How to parse PCDATA and child element separately with PHP DOM?

128 views Asked by At

I'm trying to parse an XML of a dtbook, which contains levels (1, 2 and 3) that later on contains p-tags. I'm doing this with PHP DOM. Link to XML

Inside som of these p-tags there are noteref-tags. I do get a hold of those, but it seems that the only results I'm able to get is either that the noteref appears before the p-tag, or after. I need some of the noterefs to appear inside the p-tag; or in other words, where they actually are supposed to be.

<p>Special education for the ..... <noteref class="endnote" idref="fn_5"
id="note5">5</noteref>. Interest ..... 19th century <noteref class="endnote"
idref="fn_6" id="note6">6</noteref>.</p>

This is the code I've got for the p-tag now. Before this, I'm looping through the dt-book to get tho the p-tag. That works fine.

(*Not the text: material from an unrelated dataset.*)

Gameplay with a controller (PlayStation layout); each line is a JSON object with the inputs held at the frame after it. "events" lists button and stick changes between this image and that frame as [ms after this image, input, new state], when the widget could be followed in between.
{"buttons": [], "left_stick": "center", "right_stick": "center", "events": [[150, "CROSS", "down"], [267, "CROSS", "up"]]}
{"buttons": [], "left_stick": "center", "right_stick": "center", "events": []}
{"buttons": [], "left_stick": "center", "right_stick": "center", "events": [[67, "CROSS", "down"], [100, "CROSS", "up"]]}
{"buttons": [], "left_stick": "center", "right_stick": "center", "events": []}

if($level1->tagName == "p") {
    echo "<p>".$level1->nodeValue;
    $noterefs = $level1->childNodes;
    foreach($noterefs as $noteref) {
        if($noteref->nodeType == XML_ELEMENT_NODE) {
            echo "<span><b>".$noteref->nodeValue."</b></span>";
        }
    }  
    echo "</p><br>";
}

These are the results I get:

Special education for the ..... 5. Interest ..... 19th century 6.56

56Special education for the ..... 5. Interest ..... 19th century 6.

I also want the p-tag to not display what's inside the noteref-tag. That should be done by the noteref-tag (only).

So, does anybody know what could possibly be done to fix these things? It feels like I've both googled and tried almost everything.

1

There are 1 answers

2
Decent Dabbler On BEST ANSWER

DOMNode->nodeValue (which in PHP's DOMElement is the same as DOMNode->textContent) will contain the complete text content from itself and all its descending nodes. Or, to put it a little more simple: it contains the complete content of the node, but with all tags removed.

What you probably want to try is the something like the following (untested):

if($level1->tagName == "p") {
    echo "<p>";
    // loop through all childNodes, not just noteref elements
    foreach($level1->childNodes as $childNode) {
      // you could also use if() statements here, of course
      switch($childNode->nodeType) {
        // if it's just text
        case XML_TEXT_NODE:
          echo $childNode->nodeValue;
        break;
        // if it's an element
        case XML_ELEMENT_NODE:
          echo "<span><b>".$childNode->nodeValue."</b></span>";
        break;
      }
    }  
    echo "</p><br>";
}

Be aware though that this is still rather flimsy. For instance: if any other elements, besides <noteref> elements, show up in the <p> elements, they will also be wrapped in <span><b> elements.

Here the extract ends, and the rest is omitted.